## TEXT PROVIDED
[Start of section]

Periostin pp 35-41 | Cite as

Periostin Reexpression in Heart Disease Contributes to Cardiac Interstitial Remodeling by Supporting the Cardiac Myofibroblast Phenotype

  • Ian M. C. DixonEmail author
  • Natalie M. Landry
  • Sunil G. Rattan
Part of the Advances in Experimental Medicine and Biology book series (AEMB, volume 1132)


Cardiac muscle (the myocardium) is a unique arrangement of atria and ventricles that are spatially and electrically separated by a fibrous border. The spirally-arranged myocytes in both left and right ventricles are tethered by the component molecules of the cardiac extracellular matrix (ECM), including fibrillar collagen types I and III. Loss of normal arrangement of the ECM with either too little (as is observed in acute myocardial infarction) or too much (cardiac fibrosis in chronic post-myocardial infarction) is the primary contributor to cardiac dysfunction and heart failure. Matricellular proteins exist as non-structural signaling moieties in the ECM, and in the context of cardiac hypertrophy and heart failure, secreted 90 kDa periostin protein has attracted intense scrutiny during the past decade. Secreted periostin is now recognized for its important role in ECM development and maturation, as well as cellular adhesion. The novel mechanisms of periostin function include its role as a mediator of cell-to-matrix signaling, cell survival, and epithelial-mesenchymal transition (EMT). A number of recent studies have examined the hypothesis that periostin is a major contributor to ECM remodeling in the heart, and a number of very recent studies underscore its important role. This review examines recent developments in the mechanisms of periostin function in the normal heart and vasculature, and discusses recent advances which underpin its putative role in the development of cardiovascular disease. Periostin expression is very low at baseline in healthy tissues, but is re-expressed in damaged heart and in vessel walls after injury, in activated cardiac myofibroblasts and vascular smooth muscle cells, respectively. For this reason, periostin may be exploited for investigation of mechanisms of cardiac fibrosis, and we speculate that data generated from studies utilizing this approach may shed light on the timing for application of periostin-specific therapies to quell cardiac fibrosis and associated cardiac dysfunction.

[End of section]

## DATA FOR ANALYSIS
[Start of section]

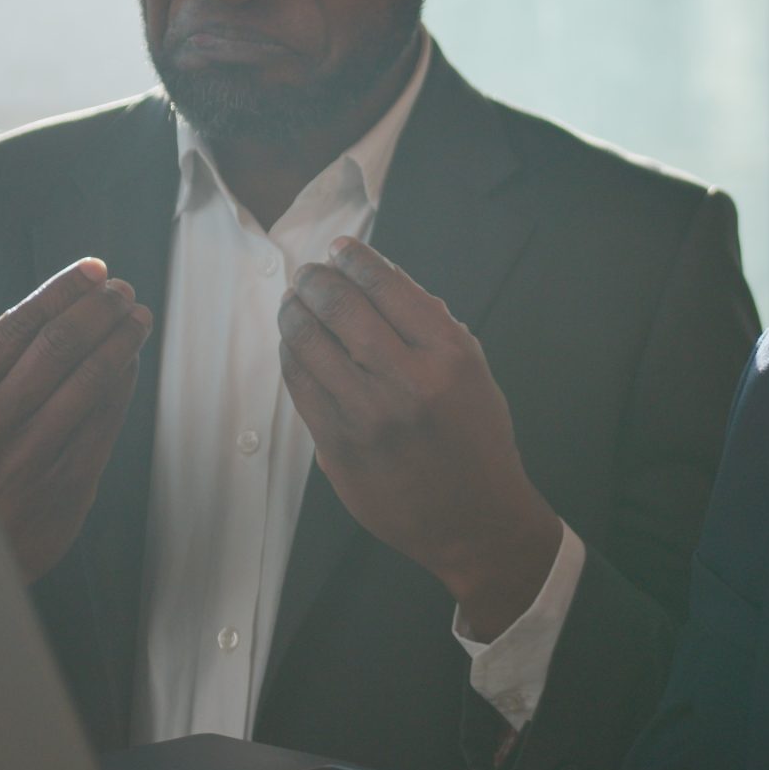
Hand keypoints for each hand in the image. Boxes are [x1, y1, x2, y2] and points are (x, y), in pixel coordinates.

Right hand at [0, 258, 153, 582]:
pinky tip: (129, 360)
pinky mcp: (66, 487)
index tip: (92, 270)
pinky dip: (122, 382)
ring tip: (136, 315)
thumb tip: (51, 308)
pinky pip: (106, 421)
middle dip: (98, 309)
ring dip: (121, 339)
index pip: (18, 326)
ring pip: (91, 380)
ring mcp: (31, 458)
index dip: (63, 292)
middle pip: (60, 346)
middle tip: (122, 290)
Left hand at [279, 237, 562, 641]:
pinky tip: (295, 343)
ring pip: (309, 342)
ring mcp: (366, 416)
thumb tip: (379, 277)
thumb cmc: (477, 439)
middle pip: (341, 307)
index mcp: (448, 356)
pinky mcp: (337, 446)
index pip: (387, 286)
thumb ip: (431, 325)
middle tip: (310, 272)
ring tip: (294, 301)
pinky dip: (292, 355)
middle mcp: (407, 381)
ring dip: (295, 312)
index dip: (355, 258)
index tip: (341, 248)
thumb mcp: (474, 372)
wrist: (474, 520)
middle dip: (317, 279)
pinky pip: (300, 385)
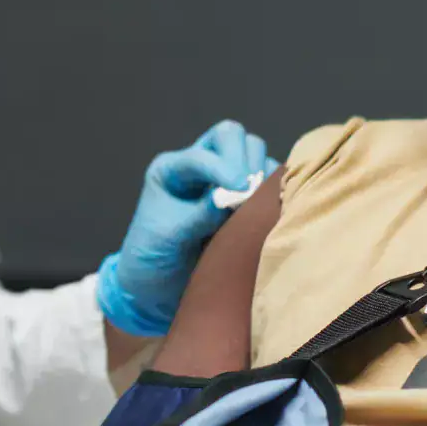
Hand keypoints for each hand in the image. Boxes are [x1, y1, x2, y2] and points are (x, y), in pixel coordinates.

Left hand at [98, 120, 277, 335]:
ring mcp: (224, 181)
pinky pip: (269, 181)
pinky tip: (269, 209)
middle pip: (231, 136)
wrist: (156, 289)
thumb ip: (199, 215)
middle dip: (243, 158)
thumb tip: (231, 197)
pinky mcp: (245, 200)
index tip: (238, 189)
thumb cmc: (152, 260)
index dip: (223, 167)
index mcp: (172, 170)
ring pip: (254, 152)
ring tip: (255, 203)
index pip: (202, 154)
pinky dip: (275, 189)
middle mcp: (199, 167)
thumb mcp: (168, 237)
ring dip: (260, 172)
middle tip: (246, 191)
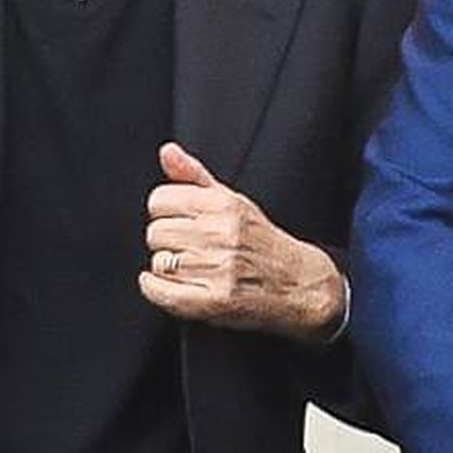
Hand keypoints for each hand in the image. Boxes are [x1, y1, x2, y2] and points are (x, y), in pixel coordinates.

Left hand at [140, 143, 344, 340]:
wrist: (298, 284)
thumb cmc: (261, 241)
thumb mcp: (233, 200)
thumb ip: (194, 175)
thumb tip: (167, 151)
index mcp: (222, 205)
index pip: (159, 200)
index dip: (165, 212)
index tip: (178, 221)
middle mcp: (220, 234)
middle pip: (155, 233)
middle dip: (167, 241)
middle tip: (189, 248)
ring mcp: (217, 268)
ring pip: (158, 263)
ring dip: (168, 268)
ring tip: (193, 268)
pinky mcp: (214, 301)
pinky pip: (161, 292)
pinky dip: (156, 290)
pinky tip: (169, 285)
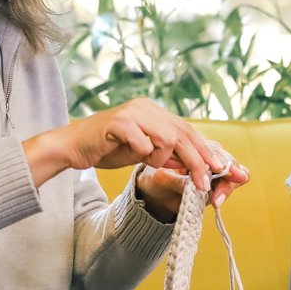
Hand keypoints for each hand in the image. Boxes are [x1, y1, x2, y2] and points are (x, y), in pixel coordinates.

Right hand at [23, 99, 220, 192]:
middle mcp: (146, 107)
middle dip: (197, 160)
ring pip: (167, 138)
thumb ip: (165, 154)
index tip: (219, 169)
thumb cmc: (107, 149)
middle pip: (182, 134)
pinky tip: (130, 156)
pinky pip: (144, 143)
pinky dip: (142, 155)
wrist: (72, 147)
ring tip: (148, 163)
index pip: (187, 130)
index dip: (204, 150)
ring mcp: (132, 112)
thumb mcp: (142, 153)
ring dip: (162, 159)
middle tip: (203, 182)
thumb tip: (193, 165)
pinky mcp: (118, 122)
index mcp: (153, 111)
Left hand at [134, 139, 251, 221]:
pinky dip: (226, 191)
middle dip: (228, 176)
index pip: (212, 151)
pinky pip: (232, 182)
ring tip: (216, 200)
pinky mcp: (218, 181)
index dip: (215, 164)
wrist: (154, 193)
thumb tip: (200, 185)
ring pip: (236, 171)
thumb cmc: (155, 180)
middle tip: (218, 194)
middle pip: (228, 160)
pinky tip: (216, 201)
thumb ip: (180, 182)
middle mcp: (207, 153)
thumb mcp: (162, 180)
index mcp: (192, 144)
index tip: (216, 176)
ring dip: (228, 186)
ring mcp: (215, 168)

[End of section]

## WHAT IS BEING ASKED
Reproduce the passage of the periostin text verbatim, starting at "Periostin pp 35-41" and ending at "(AEMB, volume 1132)".

## RESPONSE
Periostin pp 35-41 | Cite as

Periostin Reexpression in Heart Disease Contributes to Cardiac Interstitial Remodeling by Supporting the Cardiac Myofibroblast Phenotype

  • Ian M. C. DixonEmail author
  • Natalie M. Landry
  • Sunil G. Rattan
Part of the Advances in Experimental Medicine and Biology book series (AEMB, volume 1132)